4.8. Chromatographic Profile

One milligram of whole venom was dissolved in 200 μL of solution A (0.1% TFA in water) and centrifuged at 2300 g. The supernatant was then applied to a reverse-phase RESTEK C18 column (250 × 4.6 mm), and separated on a Shimadzu Prominence HPLC. Proteins were eluted by a gradient towards solution B (0.1% TFA in acetonitrile) as follows: 5% B for 5 min, 5%–15% B over 10 min, 15%–45% B over 60 min, and 45%–70% B over 12 min at a flow rate of 1.0 mL/min [48]. The chromatographic run was monitored at 215 nm, fractions were collected, lyophilized, and stored until use.

4.9. Toxicity

Toxicity test was carried out on female albino swiss mice of approximately 26 g body weight as described by Valdez-Cruz et al. [27]. Different amounts of crude venom from C. edwardsii were tested in parallel; 4.8 mg/kg, 9.6 mg/kg and 19.2 mg/kg (group 1, group 2 and group 3 respectively). Injections were performed intraperitoneally using PBS (phosphate buffered saline, containing 0.15 mm NaCl, 0.1 mm sodium phosphate at pH 7.4) as vehicle and negative control. The intoxication levels were called “non-toxic”, when the animals showed no symptoms of envenoming within 20 h after testing, or showed the same symptoms as the control mice injected with 100 μL of buffer alone (PBS). “Toxic” means that the mice showed symptoms such as: piloerection, excitability, salivation, lacrimation, dyspnea, diarrhea, and temporary paralysis, but recovered within 20 h. “Lethal” means that the mice showed some or all the symptoms of intoxication and died within 20 h after injection. Three mice were used in each dose and negative control with approval of the Universidad de Antioquia animal ethical committee.
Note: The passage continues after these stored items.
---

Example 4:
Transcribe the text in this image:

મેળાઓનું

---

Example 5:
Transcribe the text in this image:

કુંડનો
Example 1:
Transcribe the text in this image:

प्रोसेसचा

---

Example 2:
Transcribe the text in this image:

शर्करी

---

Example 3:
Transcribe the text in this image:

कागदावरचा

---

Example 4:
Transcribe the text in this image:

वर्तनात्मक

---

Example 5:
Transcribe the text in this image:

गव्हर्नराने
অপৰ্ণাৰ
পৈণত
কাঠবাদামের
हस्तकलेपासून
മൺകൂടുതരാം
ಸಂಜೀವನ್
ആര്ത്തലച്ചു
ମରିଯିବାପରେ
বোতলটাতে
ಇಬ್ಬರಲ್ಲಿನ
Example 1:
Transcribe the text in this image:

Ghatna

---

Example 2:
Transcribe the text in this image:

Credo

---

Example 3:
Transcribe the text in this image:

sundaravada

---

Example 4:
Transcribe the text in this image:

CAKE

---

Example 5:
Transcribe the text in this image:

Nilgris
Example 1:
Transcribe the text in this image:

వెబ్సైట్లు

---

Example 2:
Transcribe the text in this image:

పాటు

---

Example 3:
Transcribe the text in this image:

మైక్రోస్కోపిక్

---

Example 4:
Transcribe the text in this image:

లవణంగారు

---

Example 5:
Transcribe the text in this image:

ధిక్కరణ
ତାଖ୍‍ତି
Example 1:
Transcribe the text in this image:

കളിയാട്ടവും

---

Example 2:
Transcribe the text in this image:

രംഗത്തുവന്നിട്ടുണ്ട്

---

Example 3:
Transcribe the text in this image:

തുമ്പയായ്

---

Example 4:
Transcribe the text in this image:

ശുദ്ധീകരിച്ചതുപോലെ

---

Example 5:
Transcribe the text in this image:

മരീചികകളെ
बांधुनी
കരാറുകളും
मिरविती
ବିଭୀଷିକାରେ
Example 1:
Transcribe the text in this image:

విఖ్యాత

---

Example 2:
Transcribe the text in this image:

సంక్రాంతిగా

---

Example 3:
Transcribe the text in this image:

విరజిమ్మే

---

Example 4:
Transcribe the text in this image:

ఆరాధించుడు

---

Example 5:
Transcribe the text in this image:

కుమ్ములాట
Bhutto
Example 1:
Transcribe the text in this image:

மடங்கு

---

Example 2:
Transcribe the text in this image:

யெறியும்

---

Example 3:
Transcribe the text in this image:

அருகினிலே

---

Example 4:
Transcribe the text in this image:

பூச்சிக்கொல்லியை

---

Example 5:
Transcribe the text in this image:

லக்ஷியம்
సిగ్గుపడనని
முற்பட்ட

4.10. Statistical Analysis

Results were expressed as mean ± standard error media (S.E.M.) and statistical comparisons were done using an ANOVA with a Bonferroni post-test assuming a significance of p < 0.05. All data analysis was done using GraphPad PRISM 5 (GraphPad Software, Inc., La Jolla, CA, USA).

5. Conclusions

In conclusion, C. edwardsii venom showed clearly intraspecific differences in the composition of the scorpion venom collected from both localities. This probably reflects innate individual variation in venom synthesis and expression. Qualitative variations in the venom composition of scorpions of the same species could partially explain the disparity of biochemical and biological assays. Local environmental conditions and geographical separation could play a major role in the intraspecific variation of C. edwardsii venom from Antioquia and Tolima.

Acknowledgments

Authors are grateful with Sostenibilidad 2013–2014 Universidad de Antioquia, Fondo de Reparación Urgente de Equipos (Vicerrectoría de Investigación—Universidad de Antioquia) and the Investigations office and scientific development of Universidad del Tolima. This research was financed with the project CIQF-172 financed by the Comité para el Desarrollo de la Investigación (CODI).

Author Contributions

Sebastián Estrada-Gómez wrote the article; Nelson Ivan Cupitra contributed with manuscript redaction and laboratory work; Walter Murillo Arango contributed with manuscript redaction and results analysis; Leidy Johana Vargas Muñoz contributed with manuscript redaction and laboratory work and results analysis.

Conflicts of Interest

The authors declare no conflict of interest.